[Chart analysis data]

§ §

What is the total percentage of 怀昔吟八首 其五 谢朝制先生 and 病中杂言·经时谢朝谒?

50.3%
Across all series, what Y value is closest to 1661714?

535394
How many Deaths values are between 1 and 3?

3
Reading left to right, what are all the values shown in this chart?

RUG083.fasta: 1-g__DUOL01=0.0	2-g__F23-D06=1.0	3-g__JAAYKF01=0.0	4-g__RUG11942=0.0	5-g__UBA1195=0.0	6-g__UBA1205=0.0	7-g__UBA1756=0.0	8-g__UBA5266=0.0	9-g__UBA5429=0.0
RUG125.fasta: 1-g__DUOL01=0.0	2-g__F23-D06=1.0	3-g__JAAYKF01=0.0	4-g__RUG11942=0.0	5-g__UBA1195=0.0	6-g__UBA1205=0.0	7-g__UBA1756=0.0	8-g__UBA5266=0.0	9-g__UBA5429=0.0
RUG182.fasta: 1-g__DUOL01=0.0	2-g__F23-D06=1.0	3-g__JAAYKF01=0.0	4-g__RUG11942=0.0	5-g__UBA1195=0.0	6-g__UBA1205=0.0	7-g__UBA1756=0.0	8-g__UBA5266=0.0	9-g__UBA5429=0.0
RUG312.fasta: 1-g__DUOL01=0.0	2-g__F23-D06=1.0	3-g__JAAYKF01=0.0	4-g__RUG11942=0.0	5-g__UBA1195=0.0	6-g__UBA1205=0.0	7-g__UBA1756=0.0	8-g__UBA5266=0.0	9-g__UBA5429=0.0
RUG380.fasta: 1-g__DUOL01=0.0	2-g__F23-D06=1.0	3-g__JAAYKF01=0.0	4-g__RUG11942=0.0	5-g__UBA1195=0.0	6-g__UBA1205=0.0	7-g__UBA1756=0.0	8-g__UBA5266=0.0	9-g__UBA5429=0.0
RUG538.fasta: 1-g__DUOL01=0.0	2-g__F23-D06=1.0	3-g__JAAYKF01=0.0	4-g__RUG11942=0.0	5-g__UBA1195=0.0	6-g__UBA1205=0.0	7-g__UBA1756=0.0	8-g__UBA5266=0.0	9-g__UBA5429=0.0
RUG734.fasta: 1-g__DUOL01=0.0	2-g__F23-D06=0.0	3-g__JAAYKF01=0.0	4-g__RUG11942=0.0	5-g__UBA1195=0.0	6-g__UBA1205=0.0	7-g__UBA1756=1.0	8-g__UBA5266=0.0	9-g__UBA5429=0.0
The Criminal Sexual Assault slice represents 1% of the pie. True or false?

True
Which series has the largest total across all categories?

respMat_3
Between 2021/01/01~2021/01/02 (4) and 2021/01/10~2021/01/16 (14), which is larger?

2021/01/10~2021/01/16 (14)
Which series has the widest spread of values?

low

§ §

__Problem description__. Rewrite the listing above with each "chart" changed to "graph", keeping everything else the same.

__Solved exercise__.
What is the total percentage of 怀昔吟八首 其五 谢朝制先生 and 病中杂言·经时谢朝谒?

50.3%
Across all series, what Y value is closest to 1661714?

535394
How many Deaths values are between 1 and 3?

3
Reading left to right, what are all the values shown in this graph?

RUG083.fasta: 1-g__DUOL01=0.0	2-g__F23-D06=1.0	3-g__JAAYKF01=0.0	4-g__RUG11942=0.0	5-g__UBA1195=0.0	6-g__UBA1205=0.0	7-g__UBA1756=0.0	8-g__UBA5266=0.0	9-g__UBA5429=0.0
RUG125.fasta: 1-g__DUOL01=0.0	2-g__F23-D06=1.0	3-g__JAAYKF01=0.0	4-g__RUG11942=0.0	5-g__UBA1195=0.0	6-g__UBA1205=0.0	7-g__UBA1756=0.0	8-g__UBA5266=0.0	9-g__UBA5429=0.0
RUG182.fasta: 1-g__DUOL01=0.0	2-g__F23-D06=1.0	3-g__JAAYKF01=0.0	4-g__RUG11942=0.0	5-g__UBA1195=0.0	6-g__UBA1205=0.0	7-g__UBA1756=0.0	8-g__UBA5266=0.0	9-g__UBA5429=0.0
RUG312.fasta: 1-g__DUOL01=0.0	2-g__F23-D06=1.0	3-g__JAAYKF01=0.0	4-g__RUG11942=0.0	5-g__UBA1195=0.0	6-g__UBA1205=0.0	7-g__UBA1756=0.0	8-g__UBA5266=0.0	9-g__UBA5429=0.0
RUG380.fasta: 1-g__DUOL01=0.0	2-g__F23-D06=1.0	3-g__JAAYKF01=0.0	4-g__RUG11942=0.0	5-g__UBA1195=0.0	6-g__UBA1205=0.0	7-g__UBA1756=0.0	8-g__UBA5266=0.0	9-g__UBA5429=0.0
RUG538.fasta: 1-g__DUOL01=0.0	2-g__F23-D06=1.0	3-g__JAAYKF01=0.0	4-g__RUG11942=0.0	5-g__UBA1195=0.0	6-g__UBA1205=0.0	7-g__UBA1756=0.0	8-g__UBA5266=0.0	9-g__UBA5429=0.0
RUG734.fasta: 1-g__DUOL01=0.0	2-g__F23-D06=0.0	3-g__JAAYKF01=0.0	4-g__RUG11942=0.0	5-g__UBA1195=0.0	6-g__UBA1205=0.0	7-g__UBA1756=1.0	8-g__UBA5266=0.0	9-g__UBA5429=0.0
The Criminal Sexual Assault slice represents 1% of the pie. True or false?

True
Which series has the largest total across all categories?

respMat_3
Between 2021/01/01~2021/01/02 (4) and 2021/01/10~2021/01/16 (14), which is larger?

2021/01/10~2021/01/16 (14)
Which series has the widest spread of values?

low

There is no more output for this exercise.